Wie lange dauerte es also beim "normalen Reiter", ohne dieses tägliche Training, hochqualifizierten Pferden und Ausbildern, eine solche Reife zu erlangen?

 

Heute glaubt man nach 2 – 4 Jahren aktiven Reitens Pferde und Reiter ausbilden zu können. Wie kann man glauben, wenn man gerade die Grundkenntnisse erworben hat – und mehr hat man nach vier Jahren noch nicht – Kunstwerke angehen zu wollen? Das erklärt die hohe Zahl hochtalentierter, teurer Pferde, die nicht einmal Mittelmäßigkeit erreichen, frühzeitig verschleißen und von mittelmäßig talentierten Pferden, unter gut ausgebildeten, denkenden Reitern, auf den Turnieren geschlagen werden.
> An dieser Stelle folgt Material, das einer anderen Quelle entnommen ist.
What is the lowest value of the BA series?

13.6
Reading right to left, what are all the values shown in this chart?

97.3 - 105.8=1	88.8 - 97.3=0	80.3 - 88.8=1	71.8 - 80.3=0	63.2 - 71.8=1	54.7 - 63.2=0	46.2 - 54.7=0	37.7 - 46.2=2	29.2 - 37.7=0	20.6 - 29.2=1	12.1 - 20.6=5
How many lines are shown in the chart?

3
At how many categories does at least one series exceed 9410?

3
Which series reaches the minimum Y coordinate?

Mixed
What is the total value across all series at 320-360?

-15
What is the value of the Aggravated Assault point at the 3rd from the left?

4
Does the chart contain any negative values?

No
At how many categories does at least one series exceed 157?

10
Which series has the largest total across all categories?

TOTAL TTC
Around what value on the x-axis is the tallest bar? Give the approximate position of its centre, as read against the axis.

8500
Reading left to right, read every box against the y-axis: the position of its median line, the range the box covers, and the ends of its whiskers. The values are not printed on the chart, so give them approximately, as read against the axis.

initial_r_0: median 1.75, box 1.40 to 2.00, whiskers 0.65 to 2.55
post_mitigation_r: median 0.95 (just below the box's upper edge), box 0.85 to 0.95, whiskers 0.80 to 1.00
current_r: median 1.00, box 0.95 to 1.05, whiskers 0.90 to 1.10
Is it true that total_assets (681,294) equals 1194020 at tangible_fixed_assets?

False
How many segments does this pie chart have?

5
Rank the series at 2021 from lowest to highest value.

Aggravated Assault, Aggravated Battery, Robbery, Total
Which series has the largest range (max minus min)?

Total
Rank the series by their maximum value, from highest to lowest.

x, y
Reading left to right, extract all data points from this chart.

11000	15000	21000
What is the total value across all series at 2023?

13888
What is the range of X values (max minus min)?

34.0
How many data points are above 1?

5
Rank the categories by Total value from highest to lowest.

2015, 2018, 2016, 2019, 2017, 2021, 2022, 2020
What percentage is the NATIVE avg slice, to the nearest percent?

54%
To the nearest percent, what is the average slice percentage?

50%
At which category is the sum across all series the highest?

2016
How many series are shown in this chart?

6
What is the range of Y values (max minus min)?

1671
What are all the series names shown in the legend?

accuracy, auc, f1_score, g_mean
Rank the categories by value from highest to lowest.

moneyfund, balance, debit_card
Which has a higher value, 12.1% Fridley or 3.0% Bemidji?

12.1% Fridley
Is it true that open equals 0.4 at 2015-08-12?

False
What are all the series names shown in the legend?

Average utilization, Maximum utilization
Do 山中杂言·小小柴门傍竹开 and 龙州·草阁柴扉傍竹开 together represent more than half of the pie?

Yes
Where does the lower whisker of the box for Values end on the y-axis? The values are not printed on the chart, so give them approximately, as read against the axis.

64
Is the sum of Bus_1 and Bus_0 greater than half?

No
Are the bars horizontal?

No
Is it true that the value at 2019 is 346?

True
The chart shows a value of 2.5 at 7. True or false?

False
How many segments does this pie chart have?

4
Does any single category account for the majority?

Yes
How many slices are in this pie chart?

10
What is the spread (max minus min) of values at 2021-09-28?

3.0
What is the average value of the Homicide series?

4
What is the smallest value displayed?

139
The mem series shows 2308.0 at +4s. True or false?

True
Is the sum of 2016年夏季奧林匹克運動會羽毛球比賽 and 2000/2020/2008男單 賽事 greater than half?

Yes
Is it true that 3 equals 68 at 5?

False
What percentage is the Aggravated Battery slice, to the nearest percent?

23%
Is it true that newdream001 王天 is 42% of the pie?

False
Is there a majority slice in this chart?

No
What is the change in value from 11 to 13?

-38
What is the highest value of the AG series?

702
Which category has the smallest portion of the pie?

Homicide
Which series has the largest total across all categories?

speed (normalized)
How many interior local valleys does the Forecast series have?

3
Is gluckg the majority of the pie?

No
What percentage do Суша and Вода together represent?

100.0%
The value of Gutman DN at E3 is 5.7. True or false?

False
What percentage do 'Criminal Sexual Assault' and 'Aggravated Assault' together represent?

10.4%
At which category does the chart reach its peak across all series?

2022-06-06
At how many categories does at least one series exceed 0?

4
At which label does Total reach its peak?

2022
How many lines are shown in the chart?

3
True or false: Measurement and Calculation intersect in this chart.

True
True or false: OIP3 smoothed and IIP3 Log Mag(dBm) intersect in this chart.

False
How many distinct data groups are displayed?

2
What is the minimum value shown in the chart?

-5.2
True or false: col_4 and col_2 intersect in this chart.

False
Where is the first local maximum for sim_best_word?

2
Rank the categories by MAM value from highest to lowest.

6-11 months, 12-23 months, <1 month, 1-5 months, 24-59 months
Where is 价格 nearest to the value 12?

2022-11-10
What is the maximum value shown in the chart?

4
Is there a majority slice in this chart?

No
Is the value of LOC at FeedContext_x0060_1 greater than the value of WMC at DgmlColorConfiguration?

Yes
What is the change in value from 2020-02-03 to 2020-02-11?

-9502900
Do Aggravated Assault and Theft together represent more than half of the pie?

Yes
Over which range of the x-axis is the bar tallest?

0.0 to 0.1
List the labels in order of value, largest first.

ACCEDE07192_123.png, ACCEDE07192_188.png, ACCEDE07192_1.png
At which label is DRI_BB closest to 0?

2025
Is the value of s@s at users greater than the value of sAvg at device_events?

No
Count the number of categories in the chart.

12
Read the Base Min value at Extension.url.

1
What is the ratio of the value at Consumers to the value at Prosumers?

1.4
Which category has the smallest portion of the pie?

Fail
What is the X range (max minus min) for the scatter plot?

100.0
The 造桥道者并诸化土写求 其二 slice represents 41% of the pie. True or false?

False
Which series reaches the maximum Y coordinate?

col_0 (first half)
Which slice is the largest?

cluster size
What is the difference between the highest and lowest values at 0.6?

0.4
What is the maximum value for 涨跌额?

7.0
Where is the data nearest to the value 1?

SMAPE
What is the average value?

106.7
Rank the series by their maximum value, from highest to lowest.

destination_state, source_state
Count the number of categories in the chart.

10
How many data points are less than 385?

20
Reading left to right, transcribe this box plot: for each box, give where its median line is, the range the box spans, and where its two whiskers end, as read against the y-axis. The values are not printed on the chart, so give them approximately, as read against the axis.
Ebenso der zunehmende Mangel an Kenntnissen und Fertigkeiten im Sattel.

 

"Daher kommt nun die geringe Anzahl gut abgerichteter Pferde, und die wenige Geschicklichkeit, die man gegenwärtig bei dem größten Teil derer wahrnimmt, die sich Reiter nennen."

François Robichon de la Guérinière

 

"Der Mensch kann nur dann Meister des Pferdes werden, wenn er Herr seiner eigenen Handlungen ist."

Freiherr von Oeynhausen, 1845

 

An beiden Zitaten hat sich bis heute nichts geändert und sind nach wie vor gültig.